Tel est le tableau, encore bien incomplet malgré les richesses immenses qu’il renferme, des travaux de M. Arago. Ils l’ont élevé au rang des hommes les plus éminents du XIXe siècle. Son nom sera honoré partout où se conservent le respect pour les services rendus aux sciences, le sentiment de la dignité de l’homme et de l’indépendance de la pensée, l’amour des libertés publiques. Mais ce n’est pas seulement l’autorité d’une puissante intelligence qui a donné à M. Arago la popularité dont il a joui ; ce qui a contribué encore à mettre son nom en honneur, c’est le zèle consciencieux qui ne s’est point démenti à l’approche de la mort, ce sont ses efforts désespérés pour remplir jusqu’au dernier moment les devoirs les plus minutieux. Il ne faut pas non plus oublier le charme de sa diction, l’aménité de ses mœurs, la bienveillance de son caractère. Capable du plus tendre dévouement, modérant toujours par sa bonté naturelle la vivacité d’une âme ardente, M. Arago a goûté, au centre d’une famille spirituelle et aimante, les paisibles douceurs de la vie domestique. Ce qu’une touchante assiduité, l’exercice d’une intelligente prévoyance, et le zèle le plus tendre et le plus inventif ont pu offrir de consolation et de soulagement, M. Arago l’a trouvé pendant le lent épuisement de ses forces, dans le cercle, malheureusement trop étroit, des parents qui lui étaient chers. Il est mort environné de ses fils ; d’une sœur, madame Mathieu, digne de la tendre affection d’un tel frère ; d’une nièce, madame Laugier, qui s’est consacrée à lui avec la plus touchante abnégation, et qui, au dernier moment, s’est montrée aussi grande dans la douleur que noble dans le dévouement.

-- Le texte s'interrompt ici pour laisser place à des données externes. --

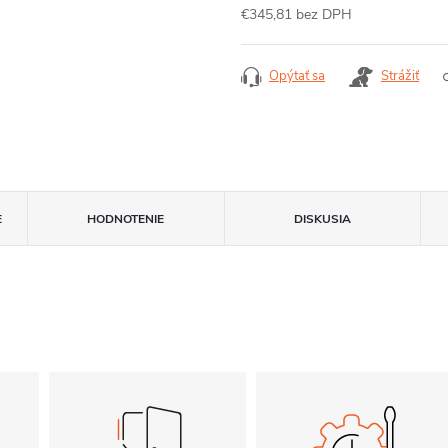
€345,81 bez DPH
Jednotková
cena:
Opýtať sa
Strážiť
E
HODNOTENIE
DISKUSIA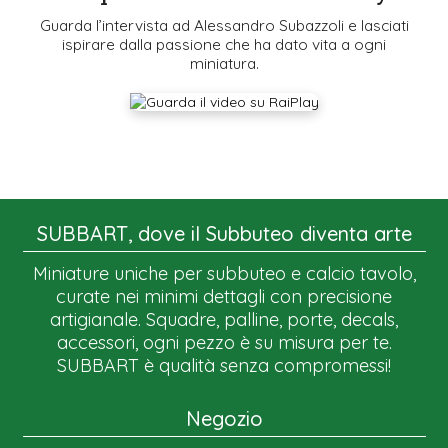
Guarda l’intervista ad Alessandro Subazzoli e lasciati
ispirare dalla passione che ha dato vita a ogni
miniatura.
SUBBART, dove il Subbuteo diventa arte
Miniature uniche per subbuteo e calcio tavolo,
curate nei minimi dettagli con precisione
artigianale. Squadre, palline, porte, decals,
accessori, ogni pezzo è su misura per te.
SUBBART è qualità senza compromessi!
Negozio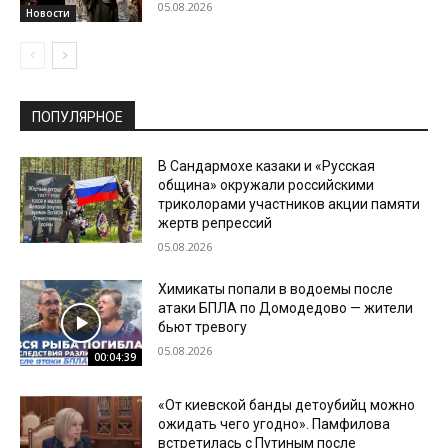
05.08.2026
Новости
ПОПУЛЯРНОЕ
В Сандармохе казаки и «Русская
община» окружали российскими
триколорами участников акции памяти
жертв репрессий
05.08.2026
Химикаты попали в водоемы после
атаки БПЛА по Домодедово — жители
бьют тревогу
05.08.2026
00:04:39
«От киевской банды детоубийц можно
ожидать чего угодно». Памфилова
встретилась с Путиным после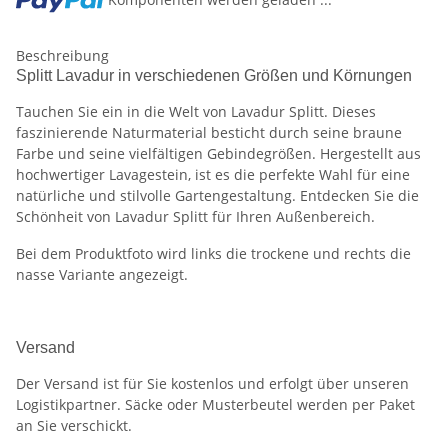
Beschreibung
Splitt Lavadur in verschiedenen Größen und Körnungen
Tauchen Sie ein in die Welt von Lavadur Splitt. Dieses
faszinierende Naturmaterial besticht durch seine braune
Farbe und seine vielfältigen Gebindegrößen. Hergestellt aus
hochwertiger Lavagestein, ist es die perfekte Wahl für eine
natürliche und stilvolle Gartengestaltung. Entdecken Sie die
Schönheit von Lavadur Splitt für Ihren Außenbereich.
Bei dem Produktfoto wird links die trockene und rechts die
nasse Variante angezeigt.
Versand
Der Versand ist für Sie kostenlos und erfolgt über unseren
Logistikpartner. Säcke oder Musterbeutel werden per Paket
an Sie verschickt.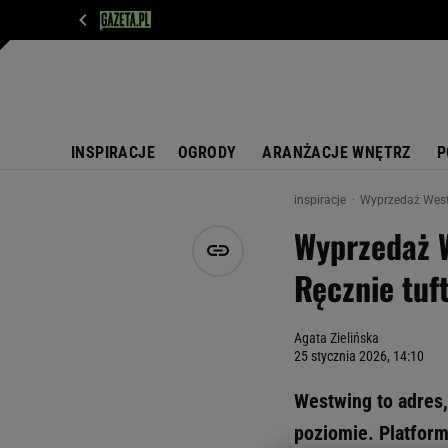
WIADOMOŚCI
NEXT
SPORT
PLOTEK
D
INSPIRACJE
OGRODY
ARANŻACJE WNĘTRZ
P
inspiracje
Wyprzedaż Westw
Wyprzedaż 
Ręcznie tuf
Agata Zielińska
25 stycznia 2026, 14:10
Westwing to adres,
poziomie. Platform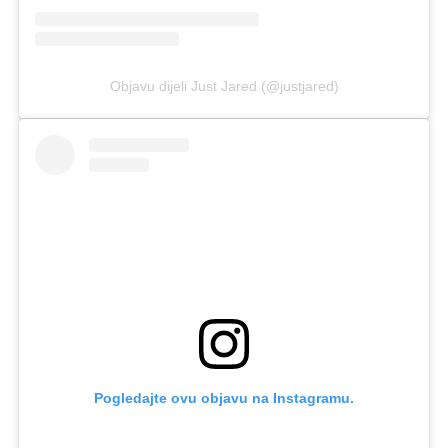
Objavu dijeli Just Jared (@justjared)
Pogledajte ovu objavu na Instagramu.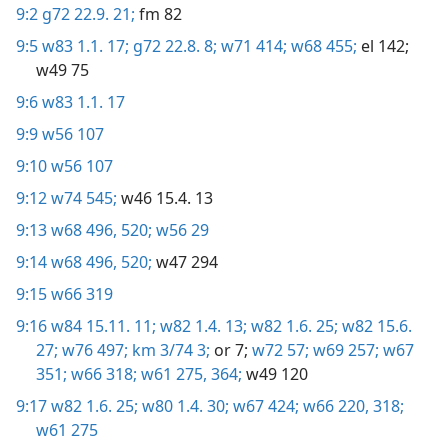
9:2
g72 22.9. 21;
fm 82
9:5
w83 1.1. 17;
g72 22.8. 8;
w71 414;
w68 455;
el 142;
w49 75
9:6
w83 1.1. 17
9:9
w56 107
9:10
w56 107
9:12
w74 545;
w46 15.4. 13
9:13
w68 496,
520;
w56 29
9:14
w68 496,
520;
w47 294
9:15
w66 319
9:16
w84 15.11. 11;
w82 1.4. 13;
w82 1.6. 25;
w82 15.6.
27;
w76 497;
km 3/74 3;
or 7;
w72 57;
w69 257;
w67
351;
w66 318;
w61 275,
364;
w49 120
9:17
w82 1.6. 25;
w80 1.4. 30;
w67 424;
w66 220,
318;
w61 275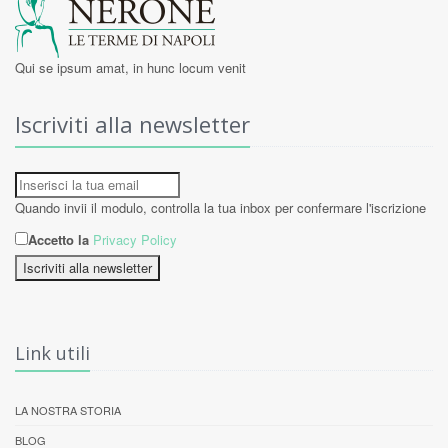
Qui se ipsum amat, in hunc locum venit
Iscriviti alla newsletter
Quando invii il modulo, controlla la tua inbox per confermare l'iscrizione
Accetto la
Privacy Policy
Iscriviti alla newsletter
Link utili
LA NOSTRA STORIA
BLOG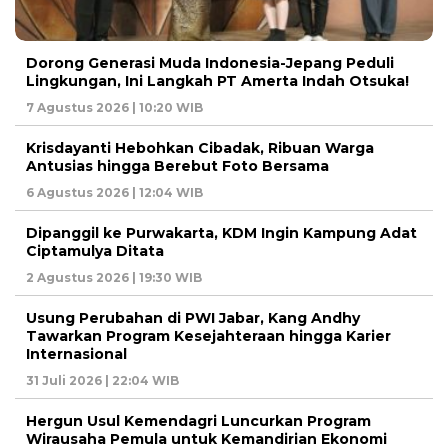
Dorong Generasi Muda Indonesia-Jepang Peduli
Lingkungan, Ini Langkah PT Amerta Indah Otsuka!
7 Agustus 2026 | 10:20 WIB
Krisdayanti Hebohkan Cibadak, Ribuan Warga
Antusias hingga Berebut Foto Bersama
6 Agustus 2026 | 12:04 WIB
Dipanggil ke Purwakarta, KDM Ingin Kampung Adat
Ciptamulya Ditata
2 Agustus 2026 | 19:30 WIB
Usung Perubahan di PWI Jabar, Kang Andhy
Tawarkan Program Kesejahteraan hingga Karier
Internasional
31 Juli 2026 | 22:04 WIB
Hergun Usul Kemendagri Luncurkan Program
Wirausaha Pemula untuk Kemandirian Ekonomi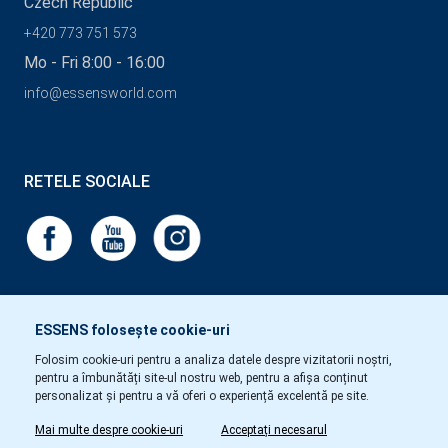
Czech Republic
+420 773 751 573
Mo - Fri 8:00 - 16:00
info@essensworld.com
RETELE SOCIALE
ESSENS folosește cookie-uri
Folosim cookie-uri pentru a analiza datele despre vizitatorii noștri,
pentru a îmbunătăți site-ul nostru web, pentru a afișa conținut
personalizat și pentru a vă oferi o experiență excelentă pe site.
Mai multe despre cookie-uri
Acceptați necesarul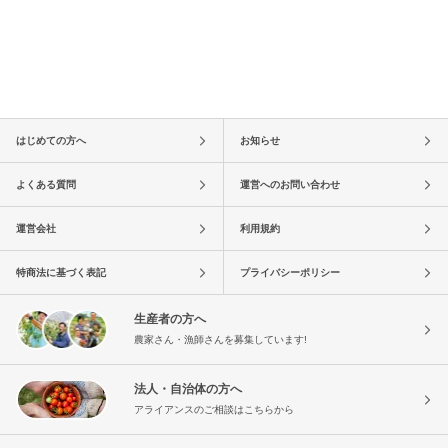
はじめての方へ
お知らせ
よくある質問
運営へのお問い合わせ
運営会社
利用規約
特商法に基づく表記
プライバシーポリシー
生産者の方へ
農家さん・漁師さんを募集しています!
法人・自治体の方へ
アライアンスのご相談はこちらから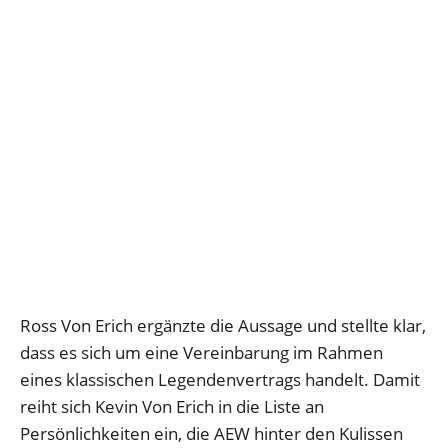
Ross Von Erich ergänzte die Aussage und stellte klar,
dass es sich um eine Vereinbarung im Rahmen
eines klassischen Legendenvertrags handelt. Damit
reiht sich Kevin Von Erich in die Liste an
Persönlichkeiten ein, die AEW hinter den Kulissen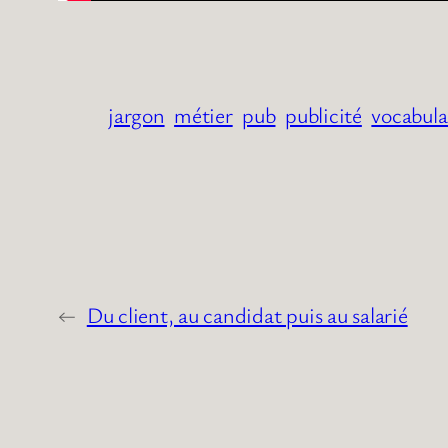
jargon
métier
pub
publicité
vocabula
←
Du client, au candidat puis au salarié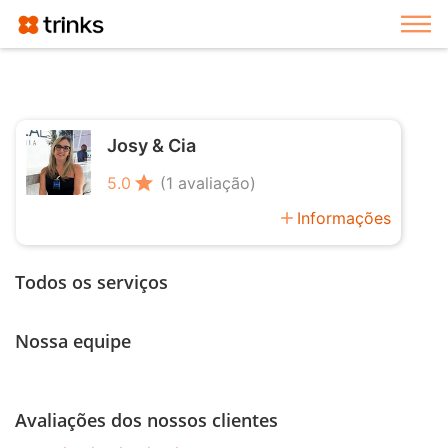
Exi
Josy & Cia
star
5.0
(1 avaliação)
add
Informações
Todos os serviços
Nossa equipe
Avaliações dos nossos clientes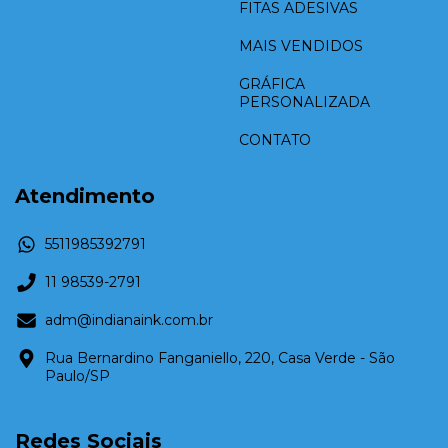
FITAS ADESIVAS
MAIS VENDIDOS
GRÁFICA
PERSONALIZADA
CONTATO
Atendimento
5511985392791
11 98539-2791
adm@indianaink.com.br
Rua Bernardino Fanganiello, 220, Casa Verde - São
Paulo/SP
Redes Sociais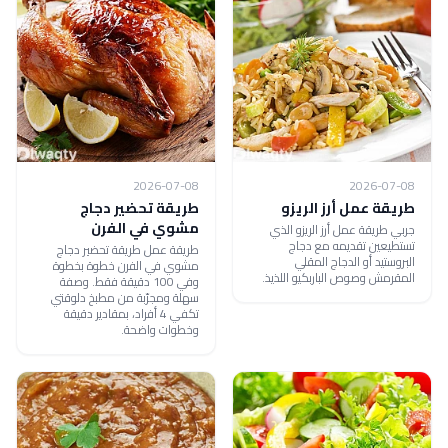
2026-07-08
2026-07-08
طريقة عمل أرز الريزو
طريقة تحضير دجاج
مشوي في الفرن
جربي طريقة عمل أرز الريزو الذي
تستطيعين تقديمه مع دجاج
طريقة عمل طريقة تحضير دجاج
البروستيد أو الدجاج المقلي
مشوي في الفرن خطوة بخطوة
المقرمش وصوص الباربكيو اللذيذ.
وفي 100 دقيقة فقط. وصفة
سهلة ومجرّبة من مطبخ دلوقتي
تكفي 4 أفراد، بمقادير دقيقة
وخطوات واضحة.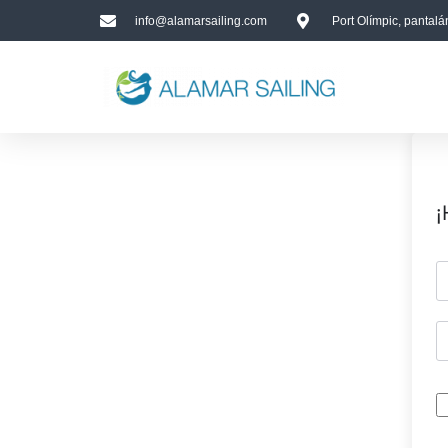
info@alamarsailing.com
Port Olímpic, pantal
¡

Éloigné du lit de souffrance de M. Arago, je n’ai pu faire entendre que de loin les accents de ma vive affliction. La certitude même d’une perte prochaine n’a pu en diminuer l’amertume. Pour rendre un dernier hommage à celui qui vient de descendre dans la tombe, je consignerai ici quelques lignes qui déjà ont été publiées ailleurs. « Ce qui caractérisait, disais-je, cet homme unique, ce n’était pas seulement la puissance du génie qui produit et féconde, ou cette rare lucidité qui sait développer des aperçus nouveaux et compliqués, comme choses longuement acquises à l’intelligence humaine ; c’était aussi le mélange attrayant de la force et de l’élévation d’un caractère passionné, avec la douceur affectueuse du sentiment. Je suis fier de penser que, par mon tendre dévouement et par la constante admiration que j’ai exprimée dans tous mes ouvrages, je lui ai appartenu pendant quarante-quatre ans, et que mon nom sera parfois prononcé à côté de son grand nom. »

Alexandre de HUMBOLDT.

Potsdam, novembre 1853.

HISTOIRE
DE
MA JEUNESSE[1].

[1] Œuvre posthume.

I

Je n’ai pas la sotte vanité de m’imaginer que quelqu’un, dans un avenir même peu éloigné, aura la curiosité de rechercher comment ma première éducation s’est faite, comment mon intelligence s’est développée ; mais des biographes improvisés et sans mission, ayant donné à ce sujet des détails complètement inexacts, et qui impliqueraient la négligence de mes parents, je me crois obligé de les rectifier.